North Madison Substation

Challenge:

Perform measurements of accelerations and stresses in non-uniform piles during vibratory driving. Analyze and interpret the data as an aid in the investigation of weld fractures occurring during pile installation.

Method:

Vibratory Hammer Dynamic Pile Driving: The composite piles consisted of built-up steel members with an overall open cross section. The hammer was a Movax Sonic Grip model with 50 Hz maximum driving frequency at 3000 cycles per minute, with a maximum centrifugal force of 200 kips. To set and correctly align the pile, the vibratory hammer was initially clamped to brackets which were welded to the sides of the pile at approximately one third of the pile length below the top. The pile was initially driven as far as possible with a side-mounted hammer. It then, was top driven with the hammer clamped to brackets welded to a heavy steel plate, which was welded to the pile top.

Measurements: One level of instrumentation was located a short distance below the top pile plate; the second one was near the lower attachment brackets. The gages on the lower level of instrumentation were removed when the hammer clamping was switched from side to top brackets.
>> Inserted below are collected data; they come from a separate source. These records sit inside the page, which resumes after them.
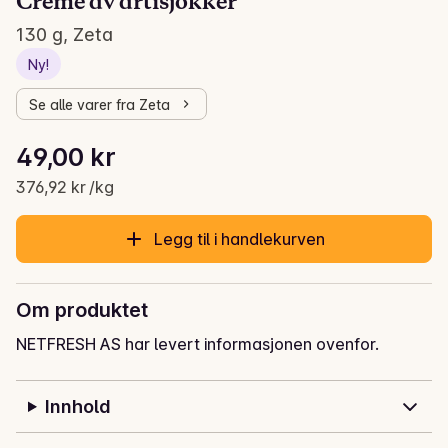
Crème av artisjokker
130 g, Zeta
Ny!
Se alle varer fra Zeta
Stykkpris: 376,92 kr /kg
49,00 kr
Gjeldende pris er: 49,00 kr
376,92 kr /kg
Legg til i handlekurven
Om produktet
NETFRESH AS har levert informasjonen ovenfor.
Innhold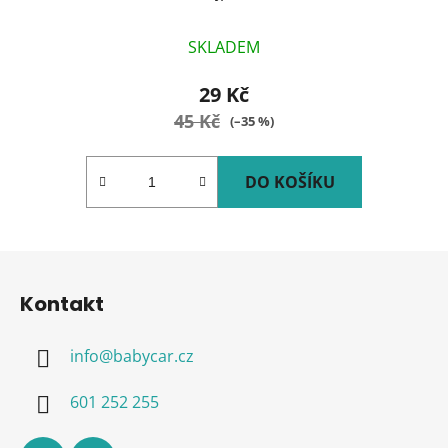
SKLADEM
29 Kč
45 Kč
(–35 %)
DO KOŠÍKU
Z
á
Kontakt
p
a
info
@
babycar.cz
t
í
601 252 255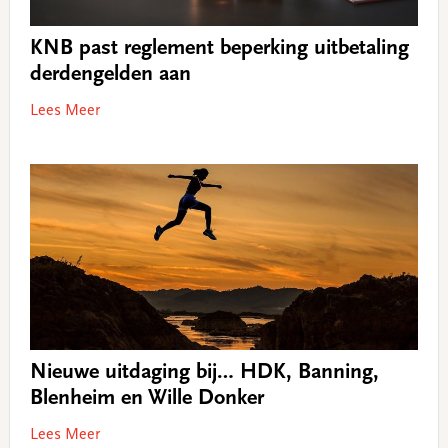
KNB past reglement beperking uitbetaling
derdengelden aan
Lees Meer
Nieuwe uitdaging bij… HDK, Banning,
Blenheim en Wille Donker
Lees Meer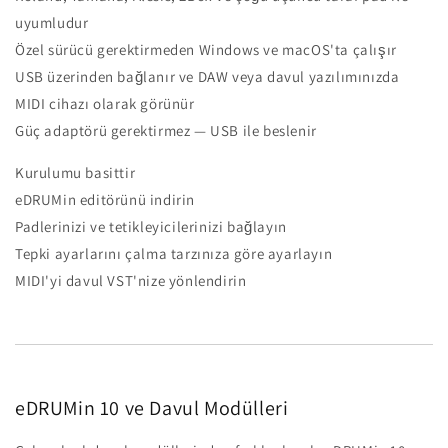
uyumludur
Özel sürücü gerektirmeden Windows ve macOS'ta çalışır
USB üzerinden bağlanır ve DAW veya davul yazılımınızda
MIDI cihazı olarak görünür
Güç adaptörü gerektirmez — USB ile beslenir
Kurulumu basittir
eDRUMin editörünü indirin
Padlerinizi ve tetikleyicilerinizi bağlayın
Tepki ayarlarını çalma tarzınıza göre ayarlayın
MIDI'yi davul VST'nize yönlendirin
eDRUMin 10 ve Davul Modülleri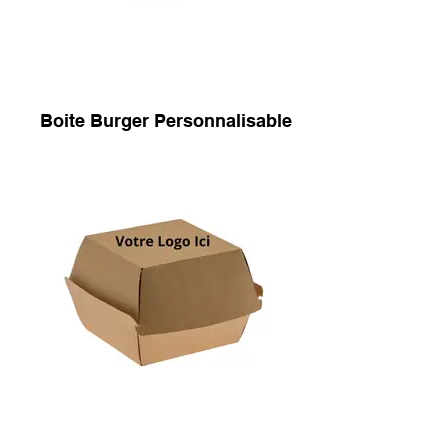
Boite Burger Personnalisable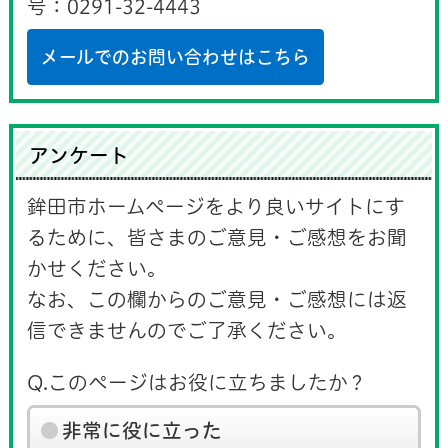
号：0291-32-4443
メールでのお問い合わせはこちら
アンケート
鉾田市ホームページをより良いサイトにす
るために、皆さまのご意見・ご感想をお聞
かせください。
なお、この欄からのご意見・ご感想には返
信できませんのでご了承ください。
Q.このページはお役に立ちましたか？
非常に役に立った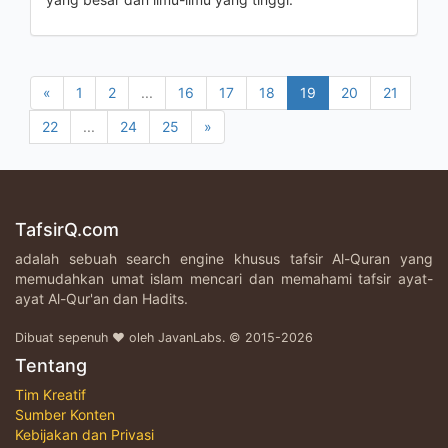
«
1
2
...
16
17
18
19
20
21
22
...
24
25
»
TafsirQ.com
adalah sebuah search engine khusus tafsir Al-Quran yang
memudahkan umat islam mencari dan memahami tafsir ayat-
ayat Al-Qur'an dan Hadits.
Dibuat sepenuh ♥ oleh JavanLabs. © 2015-2026
Tentang
Tim Kreatif
Sumber Konten
Kebijakan dan Privasi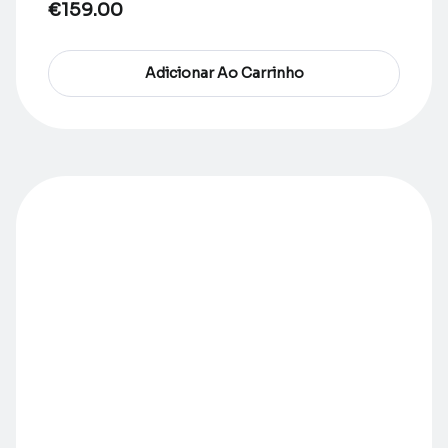
€
159.00
Adicionar Ao Carrinho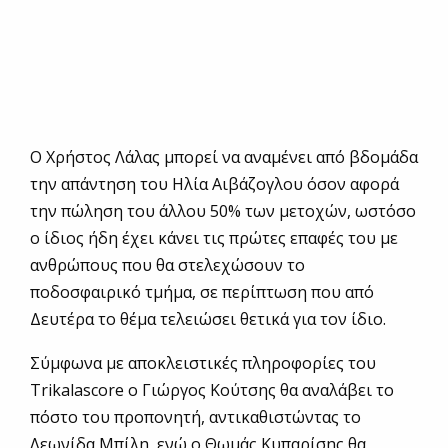
Ο Χρήστος Λάλας μπορεί να αναμένει από βδομάδα
την απάντηση του Ηλία Αιβάζογλου όσον αφορά
την πώληση του άλλου 50% των μετοχών, ωστόσο
ο ίδιος ήδη έχει κάνει τις πρώτες επαφές του με
ανθρώπους που θα στελεχώσουν το
ποδοσφαιρικό τμήμα, σε περίπτωση που από
Δευτέρα το θέμα τελειώσει θετικά για τον ίδιο.
Σύμφωνα με αποκλειστικές πληροφορίες του
Trikalascore ο Γιώργος Κούτσης θα αναλάβει το
πόστο του προπονητή, αντικαθιστώντας το
Λεωνίδα Μπίλη, ενώ ο Θωμάς Κυπαρίσης θα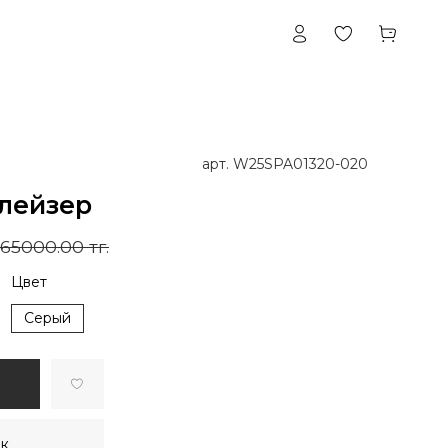
арт.
W25SPA01320-020
лейзер
65000.00 тг.
Цвет
Серый
ик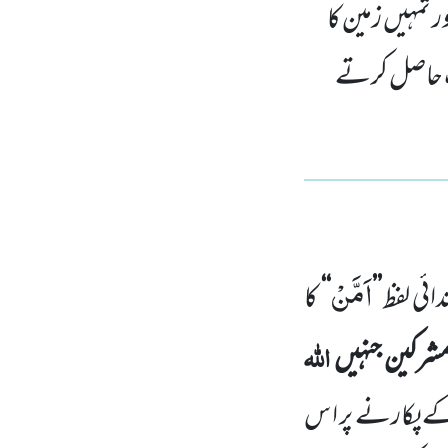
ر تمہیں زمین کا
حت حاصل کرتے
اَمَّنْ
ائی لفظ
’’
‘‘
کا
اللہ
شرکین جنہیں
 کے پکارنے پر ا س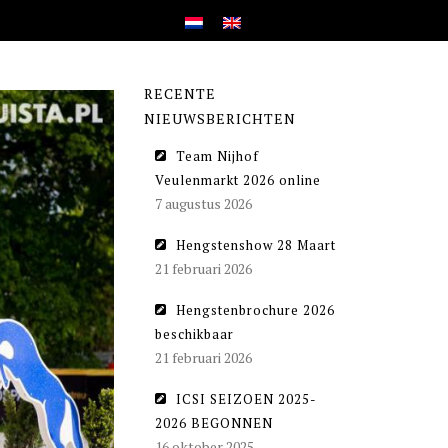
RECENTE
NIEUWSBERICHTEN
Team Nijhof
Veulenmarkt 2026 online
7 augustus 2026
Hengstenshow 28 Maart
21 februari 2026
Hengstenbrochure 2026
beschikbaar
21 februari 2026
ICSI SEIZOEN 2025-
2026 BEGONNEN
16 oktober 2025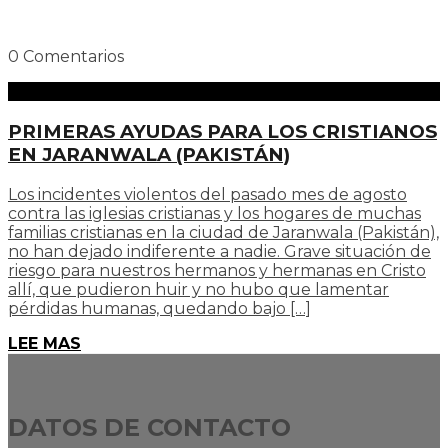
0 Comentarios
PRIMERAS AYUDAS PARA LOS CRISTIANOS
EN JARANWALA (PAKISTÁN)
Los incidentes violentos del pasado mes de agosto
contra las iglesias cristianas y los hogares de muchas
familias cristianas en la ciudad de Jaranwala (Pakistán),
no han dejado indiferente a nadie. Grave situación de
riesgo para nuestros hermanos y hermanas en Cristo
allí, que pudieron huir y no hubo que lamentar
pérdidas humanas, quedando bajo […]
LEE MAS
DATOS DE CONTACTO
Eight channels of PDA data were available for analysis during the side mounted hammer driving; and four channels of data were analyzed during driving to design depth. Dynamic testing was conducted at both a site where the pile driving was easily administered; and at a second site where refusal occurred. In addition to recording the PDA data, the driving progress was monitored with a video camera.

Analysis: First, the PDA measurement signals of strain and acceleration were analyzed by the PDI-VIB program, which balances the signals, integrates the acceleration to velocity under consideration of the pile penetration speed, and integrates velocity to displacement. Next, the video recordings were analyzed for penetration speed vs. depth.

The strain measurements were converted to force after adding a static component which represented the hammer weight. Given the corrected force records, the PDI-VIB program calculated the peak values of stress, force, soil resistance (at the time of driving) and power transfer. It also generated summary plots and time histories of measured and derived quantities.

Results:

The soil resistance proved to be less important than stresses, acceleration and forces. For that reason, not only averaged strains, stresses and forces, but also the individual signals, were evaluated. For example, given the offset of the strain sensors from the neutral axis, bending stresses were estimated at the bracket attachment points. These bending stresses were highest when the soil resistance was minimal, i.e., when the pile was practically supported only by the vibrating hammer. Also, all processed records were searched for maxima and minima of stresses and accelerations.

Axial stresses typically were less than 5 ksi during hard driving; during easy driving, stresses due to bending could reach almost 6 ksi. Maximum acceleration levels were less than 10 g’s generally. Depending on soil resistance, hammer frequencies varied between 15 and 50 Hz.